Like stones tossed for years onto a pile, Twitter’s 140-character tweets over the last nine years have created a mountain of hundreds of billions of user moments.
To make sense of the mountain, social analytics firm Union Metrics is today announcing a new tool called Echo that offers real-time, interactive access to the full Twitter archive. It utilizes the Twitter Full-Archive Search API that was announced in August.
The usefulness of this Tweetapalooza, CEO Hayes Davis told me, is the discovery of social patterns that a more shallow social analysis cannot detect. Since news propagates quickly on Twitter, for instance, a brand might be able to see exactly when a particular news story — such as one that precipitated a crisis for that company — began and the arc it took.
He pointed to client company Digitas Health LifeBrands, which might want to understand the kinds of language users have employed over the last decade to discuss, say, Type 2 diabetes. Or a company might wish to analyze a competitor’s social traction and the implicit social strategy.
Davis said that his company’s clients in the TV industry are using Echo to watch viewer reaction on a minute-by-minute basis to programming or ad campaigns.
Another application might be to better understand the social half-lives of tweets relating to a topic. “Half-life” in this context is a term used to describe the peaks and decays of user engagement.
In addition to showing broad trends and patterns, the tool can also call up sample tweets according to search parameters.
A screen from Union Metrics’ new Twitter archive tool, Echo.
“If you’re going to run a campaign on Twitter,” he said, “you need to understand how audiences are talking” about that topic.
“A lot of marketers have been flying blind,” he said.

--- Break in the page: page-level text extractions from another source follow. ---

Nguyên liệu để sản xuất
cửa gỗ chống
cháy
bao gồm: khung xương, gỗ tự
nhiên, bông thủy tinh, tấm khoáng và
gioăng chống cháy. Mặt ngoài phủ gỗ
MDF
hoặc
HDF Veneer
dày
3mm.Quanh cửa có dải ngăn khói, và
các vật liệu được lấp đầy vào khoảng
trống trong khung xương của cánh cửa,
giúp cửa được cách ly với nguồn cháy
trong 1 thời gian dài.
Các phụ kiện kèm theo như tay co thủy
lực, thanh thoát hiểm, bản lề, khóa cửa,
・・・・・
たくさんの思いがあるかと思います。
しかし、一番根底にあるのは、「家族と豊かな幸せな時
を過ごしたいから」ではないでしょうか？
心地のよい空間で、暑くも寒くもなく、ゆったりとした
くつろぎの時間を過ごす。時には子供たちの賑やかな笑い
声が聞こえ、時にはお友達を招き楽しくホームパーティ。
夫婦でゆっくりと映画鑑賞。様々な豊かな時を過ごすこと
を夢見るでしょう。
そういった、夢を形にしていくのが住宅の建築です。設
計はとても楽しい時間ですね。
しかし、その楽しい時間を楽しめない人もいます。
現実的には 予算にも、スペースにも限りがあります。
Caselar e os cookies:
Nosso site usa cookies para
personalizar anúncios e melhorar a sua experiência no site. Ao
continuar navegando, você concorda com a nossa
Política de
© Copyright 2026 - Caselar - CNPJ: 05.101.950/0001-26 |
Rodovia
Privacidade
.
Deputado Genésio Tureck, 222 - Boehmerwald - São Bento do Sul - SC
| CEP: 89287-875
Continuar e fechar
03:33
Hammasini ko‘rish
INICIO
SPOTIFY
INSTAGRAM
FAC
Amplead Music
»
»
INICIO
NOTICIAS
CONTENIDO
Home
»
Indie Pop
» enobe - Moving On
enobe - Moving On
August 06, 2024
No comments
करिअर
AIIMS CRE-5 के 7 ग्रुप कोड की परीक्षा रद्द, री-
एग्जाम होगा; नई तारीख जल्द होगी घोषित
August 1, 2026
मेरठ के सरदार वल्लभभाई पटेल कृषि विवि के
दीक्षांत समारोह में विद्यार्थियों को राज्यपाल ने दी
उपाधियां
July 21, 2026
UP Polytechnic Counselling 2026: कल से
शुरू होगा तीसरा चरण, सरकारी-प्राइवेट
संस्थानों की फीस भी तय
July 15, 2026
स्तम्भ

Echo and the Twitter archive have been integrated into Union Metrics’ Social Suite product, which analyzes owned and earned posts on Facebook, Tumblr and Instagram, in addition to Twitter.
Davis acknowledged that Union Metric is not the only company with access to the full Twitter archive. When it announced the API, Twitter noted that Brandwatch, Sprout Social, SocialBro, Pulsar, NetBase, Livefyre and NUVI are among the companies incorporating full-archive search into their offerings. Davis said that Echo is more flexible and easier to use than others’ tools.